— 任务要求 —
1. 据原文摘录所述，本题是哪一道题的变形？
2. 请照录原文摘录中自“Given a binary”起至“and alternate between).”止的一段。

— 原文摘录 —
——————————

• [LeetCode] 103. Binary Tree Zigzag Level Order Traversal 二叉树的之字形层序遍历


    Given a binary tree, return the zigzag level order traversal of its nodes' values. (ie, from left to right, then right to left for the next level and alternate between).

    For example:
    Given binary tree [3,9,20,null,null,15,7],

        3
       / 
      9  20
        /  
       15   7
    

    return its zigzag level order traversal as:

    [
      [3],
      [20,9],
      [15,7]
    ]

    102. Binary Tree Level Order Traversal 的变形,不同之处在于一行是从左到右遍历,下一行是从右往左遍历,交叉往返的之字形的层序遍历。

    Java:

    /**
    * Definition for binary tree
    * public class TreeNode {
    * int val;
    * TreeNode left;
    * TreeNode right;
    * TreeNode(int x) { val = x; }
    * }
    */
    public class Solution {
        public List<List<Integer>> zigzagLevelOrder(TreeNode root) {
            List<List <Integer>> result = new ArrayList<List<Integer>>();
            ArrayList<TreeNode> q = new ArrayList<TreeNode>();
            ArrayList<Integer> level = new ArrayList<Integer>();
            if (root == null){
                return result;
            }  
            q.add(root);
            level.add(0);
            while (q.size() > 0){
                TreeNode node = q.remove(0);
                int cl = level.remove(0);
                if (result.size() <= cl){
                    result.add(new ArrayList<Integer>());
                }
                if (cl % 2 == 0){
                    result.get(cl).add(node.val);
                }
                else{
                    result.get(cl).add(0, node.val);
                }
                if (node.left != null){
                    q.add(node.left);
                    level.add(cl + 1);
                }
                if (node.right != null){
                    q.add(node.right);
                    level.add(cl + 1);
                }
            }//while
            return result;
        }//zigzag
    }  

    Python:

    class TreeNode:
        def __init__(self, x):
            self.val = x
            self.left = None
            self.right = None
    
    class Solution:
        # @param root, a tree node
        # @return a list of lists of integers
        def zigzagLevelOrder(self, root):
            if root is None:
                return []
            result, current, level = [], [root], 1
            while current:
                next_level, vals = [], []
                for node in current:
                    vals.append(node.val)

——————————

— 所给资料 —

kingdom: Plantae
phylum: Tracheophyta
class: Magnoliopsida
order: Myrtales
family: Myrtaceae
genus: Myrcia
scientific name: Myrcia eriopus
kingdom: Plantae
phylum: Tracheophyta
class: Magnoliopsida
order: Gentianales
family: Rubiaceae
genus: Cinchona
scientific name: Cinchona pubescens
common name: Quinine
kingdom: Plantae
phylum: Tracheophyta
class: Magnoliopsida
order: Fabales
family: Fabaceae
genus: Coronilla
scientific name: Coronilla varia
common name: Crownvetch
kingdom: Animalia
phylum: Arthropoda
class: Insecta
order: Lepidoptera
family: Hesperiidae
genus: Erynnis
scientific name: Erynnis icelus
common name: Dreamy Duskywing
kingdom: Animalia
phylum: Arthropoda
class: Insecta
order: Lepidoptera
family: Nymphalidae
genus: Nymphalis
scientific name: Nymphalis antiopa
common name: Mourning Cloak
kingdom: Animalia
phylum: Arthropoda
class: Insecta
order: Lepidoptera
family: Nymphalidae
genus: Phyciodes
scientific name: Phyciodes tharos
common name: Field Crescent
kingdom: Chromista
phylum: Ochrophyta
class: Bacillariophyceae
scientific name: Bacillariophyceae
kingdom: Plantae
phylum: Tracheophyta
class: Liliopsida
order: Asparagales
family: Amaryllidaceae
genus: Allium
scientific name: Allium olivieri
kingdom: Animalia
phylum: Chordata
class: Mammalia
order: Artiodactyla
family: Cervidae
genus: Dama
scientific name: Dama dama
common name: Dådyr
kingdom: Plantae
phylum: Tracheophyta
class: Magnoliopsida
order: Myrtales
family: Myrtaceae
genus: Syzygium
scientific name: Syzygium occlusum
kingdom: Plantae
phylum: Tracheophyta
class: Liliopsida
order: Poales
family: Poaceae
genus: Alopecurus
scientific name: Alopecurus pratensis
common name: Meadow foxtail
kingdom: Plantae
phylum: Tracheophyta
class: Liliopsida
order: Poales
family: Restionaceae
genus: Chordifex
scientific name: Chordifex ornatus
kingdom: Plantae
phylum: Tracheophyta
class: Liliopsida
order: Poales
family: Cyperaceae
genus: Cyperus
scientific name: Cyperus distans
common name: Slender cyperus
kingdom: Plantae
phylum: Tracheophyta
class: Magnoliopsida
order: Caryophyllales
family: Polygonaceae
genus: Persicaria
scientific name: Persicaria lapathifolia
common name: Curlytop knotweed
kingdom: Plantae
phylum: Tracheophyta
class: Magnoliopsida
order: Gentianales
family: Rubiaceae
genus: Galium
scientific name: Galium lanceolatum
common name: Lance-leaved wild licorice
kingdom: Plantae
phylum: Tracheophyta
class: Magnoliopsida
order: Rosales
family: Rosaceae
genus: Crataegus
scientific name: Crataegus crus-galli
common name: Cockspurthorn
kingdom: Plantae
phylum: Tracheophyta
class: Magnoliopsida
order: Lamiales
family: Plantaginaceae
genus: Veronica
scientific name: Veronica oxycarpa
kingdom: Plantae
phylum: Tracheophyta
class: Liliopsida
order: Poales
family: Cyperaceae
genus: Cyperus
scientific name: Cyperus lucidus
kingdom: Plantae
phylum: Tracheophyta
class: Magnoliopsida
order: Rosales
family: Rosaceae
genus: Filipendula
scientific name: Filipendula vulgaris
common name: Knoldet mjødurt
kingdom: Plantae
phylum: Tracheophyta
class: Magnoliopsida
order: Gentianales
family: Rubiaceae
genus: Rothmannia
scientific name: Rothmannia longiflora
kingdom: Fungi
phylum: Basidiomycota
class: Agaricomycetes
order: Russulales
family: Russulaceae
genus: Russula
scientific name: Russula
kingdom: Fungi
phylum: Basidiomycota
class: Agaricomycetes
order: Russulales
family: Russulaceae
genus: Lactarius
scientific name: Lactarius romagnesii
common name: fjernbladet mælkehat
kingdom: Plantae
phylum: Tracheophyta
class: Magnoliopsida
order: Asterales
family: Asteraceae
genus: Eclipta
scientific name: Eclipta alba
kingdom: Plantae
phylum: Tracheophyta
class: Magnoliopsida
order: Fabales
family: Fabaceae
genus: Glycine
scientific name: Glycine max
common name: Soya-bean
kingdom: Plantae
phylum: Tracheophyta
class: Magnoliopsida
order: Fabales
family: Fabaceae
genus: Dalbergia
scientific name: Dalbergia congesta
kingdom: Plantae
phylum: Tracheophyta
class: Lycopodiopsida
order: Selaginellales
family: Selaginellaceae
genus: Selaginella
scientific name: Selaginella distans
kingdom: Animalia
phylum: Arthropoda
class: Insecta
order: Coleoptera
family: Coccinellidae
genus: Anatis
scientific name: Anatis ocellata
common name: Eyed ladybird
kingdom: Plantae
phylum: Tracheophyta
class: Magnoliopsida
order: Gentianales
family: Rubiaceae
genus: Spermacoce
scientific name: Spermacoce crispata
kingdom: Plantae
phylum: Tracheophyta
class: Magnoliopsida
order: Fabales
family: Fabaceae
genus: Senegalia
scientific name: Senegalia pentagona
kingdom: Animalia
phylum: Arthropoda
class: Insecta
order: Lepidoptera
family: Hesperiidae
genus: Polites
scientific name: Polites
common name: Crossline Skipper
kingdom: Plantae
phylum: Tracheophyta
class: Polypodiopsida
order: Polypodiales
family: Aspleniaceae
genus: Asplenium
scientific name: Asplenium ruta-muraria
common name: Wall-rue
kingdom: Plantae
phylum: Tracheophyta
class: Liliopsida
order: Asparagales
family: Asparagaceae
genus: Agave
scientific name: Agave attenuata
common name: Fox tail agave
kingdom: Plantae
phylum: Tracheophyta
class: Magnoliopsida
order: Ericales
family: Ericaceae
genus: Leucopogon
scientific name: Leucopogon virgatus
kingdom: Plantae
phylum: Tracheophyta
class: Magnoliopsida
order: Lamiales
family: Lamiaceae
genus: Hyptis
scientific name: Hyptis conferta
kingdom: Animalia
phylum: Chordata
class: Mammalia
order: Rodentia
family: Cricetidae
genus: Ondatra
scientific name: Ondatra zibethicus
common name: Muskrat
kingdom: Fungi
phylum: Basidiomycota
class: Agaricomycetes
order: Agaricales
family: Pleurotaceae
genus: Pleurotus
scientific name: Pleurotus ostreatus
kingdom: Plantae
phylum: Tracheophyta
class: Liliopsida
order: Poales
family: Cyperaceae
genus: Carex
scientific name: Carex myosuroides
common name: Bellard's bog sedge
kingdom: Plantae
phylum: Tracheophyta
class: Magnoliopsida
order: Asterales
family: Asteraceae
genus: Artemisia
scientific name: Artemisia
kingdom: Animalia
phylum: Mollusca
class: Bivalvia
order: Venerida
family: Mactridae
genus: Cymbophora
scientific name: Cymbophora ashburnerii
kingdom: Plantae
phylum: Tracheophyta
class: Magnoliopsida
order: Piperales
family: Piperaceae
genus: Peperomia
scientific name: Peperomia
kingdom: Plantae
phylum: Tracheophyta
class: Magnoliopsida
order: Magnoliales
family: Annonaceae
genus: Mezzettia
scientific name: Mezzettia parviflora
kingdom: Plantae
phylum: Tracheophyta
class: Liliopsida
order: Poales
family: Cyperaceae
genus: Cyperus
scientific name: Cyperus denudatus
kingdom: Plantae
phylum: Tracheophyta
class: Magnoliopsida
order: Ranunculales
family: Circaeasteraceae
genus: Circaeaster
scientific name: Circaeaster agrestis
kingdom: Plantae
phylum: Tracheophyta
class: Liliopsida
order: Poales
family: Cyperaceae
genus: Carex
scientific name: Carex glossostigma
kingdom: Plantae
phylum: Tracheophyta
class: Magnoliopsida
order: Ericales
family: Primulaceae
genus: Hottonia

——————————

— 参考解答 —
1. 本题是 102. Binary Tree Level Order Traversal 的变形。

2.
Given a binary tree, return the zigzag level order traversal of its nodes' values. (ie, from left to right, then right to left for the next level and alternate between).